> [REQUEST]
This exercise asks for an exact copy of every entry below, with pictures omitted.

[Items from a data source]
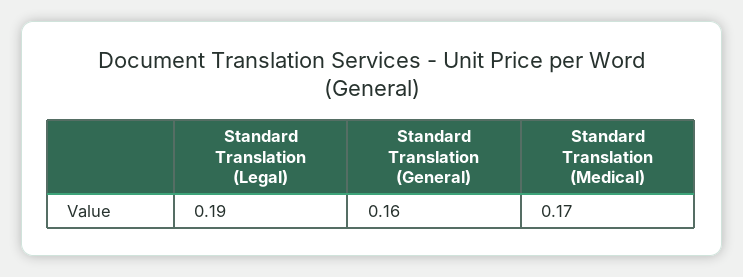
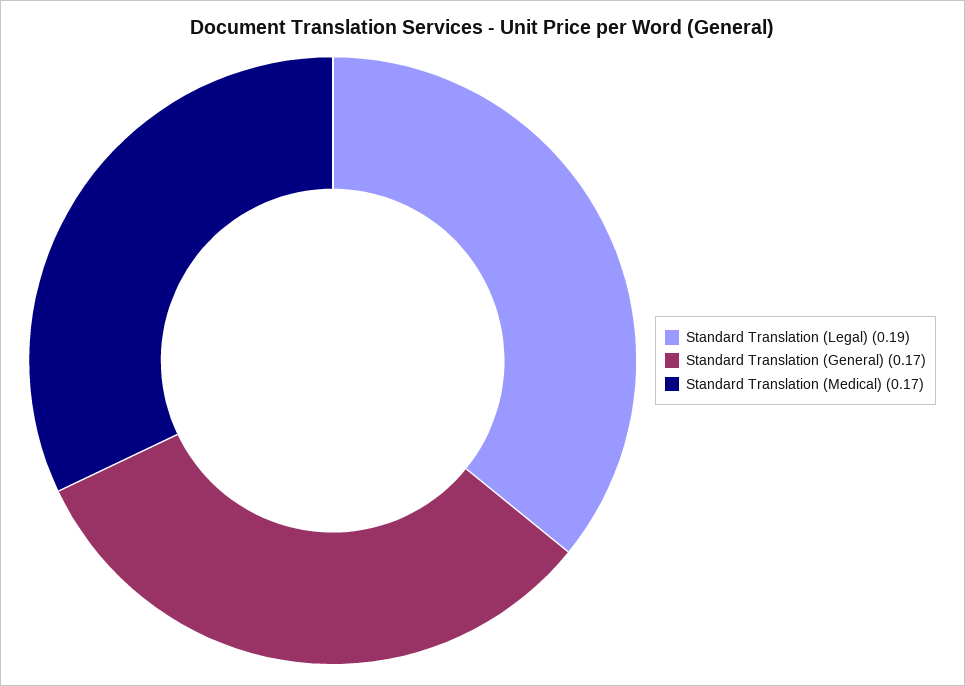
  {
    "Standard Translation (Legal)": 0.19,
-   "Standard Translation (General)": 0.16,
+   "Standard Translation (General)": 0.17,
    "Standard Translation (Medical)": 0.17
  }

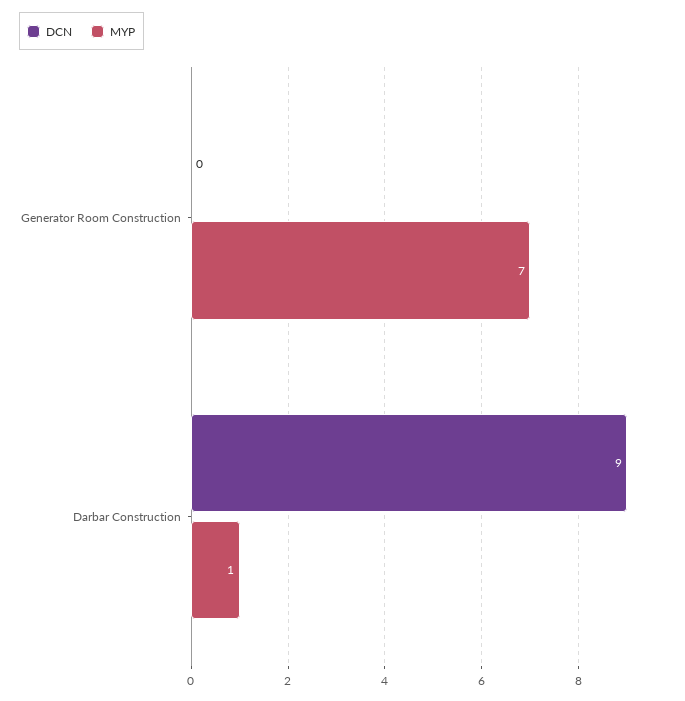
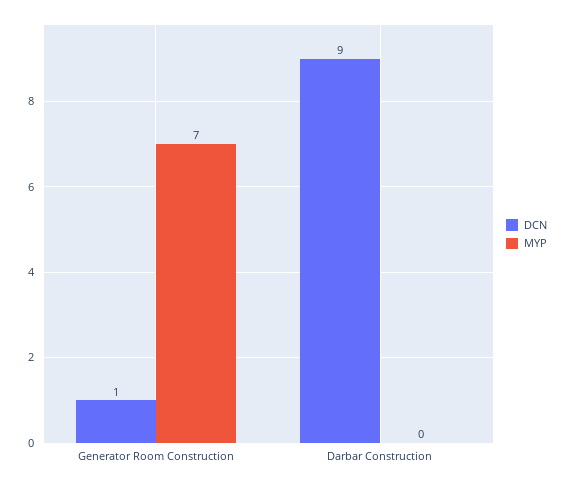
  {
    "DCN": {
-     "Generator Room Construction": 0,
+     "Generator Room Construction": 1,
      "Darbar Construction": 9
    },
    "MYP": {
      "Generator Room Construction": 7,
-     "Darbar Construction": 1
+     "Darbar Construction": 0
    }
  }

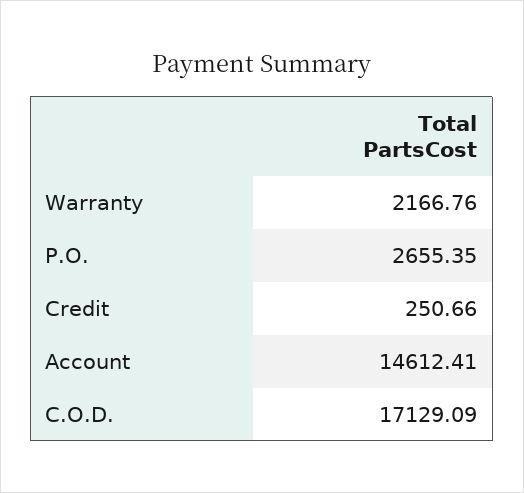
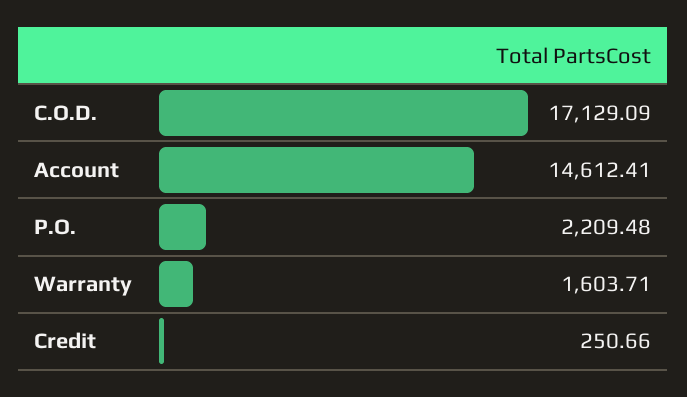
  {
-   "Warranty": 2166.76,
+   "Warranty": 1603.71,
-   "P.O.": 2655.35,
+   "P.O.": 2209.48,
    "Credit": 250.66,
    "Account": 14612.41,
    "C.O.D.": 17129.09
  }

> [TASK SOLUTION]
  {
    "Standard Translation (Legal)": 0.19,
-   "Standard Translation (General)": 0.16,
+   "Standard Translation (General)": 0.17,
    "Standard Translation (Medical)": 0.17
  }

  {
    "DCN": {
-     "Generator Room Construction": 0,
+     "Generator Room Construction": 1,
      "Darbar Construction": 9
    },
    "MYP": {
      "Generator Room Construction": 7,
-     "Darbar Construction": 1
+     "Darbar Construction": 0
    }
  }

  {
-   "Warranty": 2166.76,
+   "Warranty": 1603.71,
-   "P.O.": 2655.35,
+   "P.O.": 2209.48,
    "Credit": 250.66,
    "Account": 14612.41,
    "C.O.D.": 17129.09
  }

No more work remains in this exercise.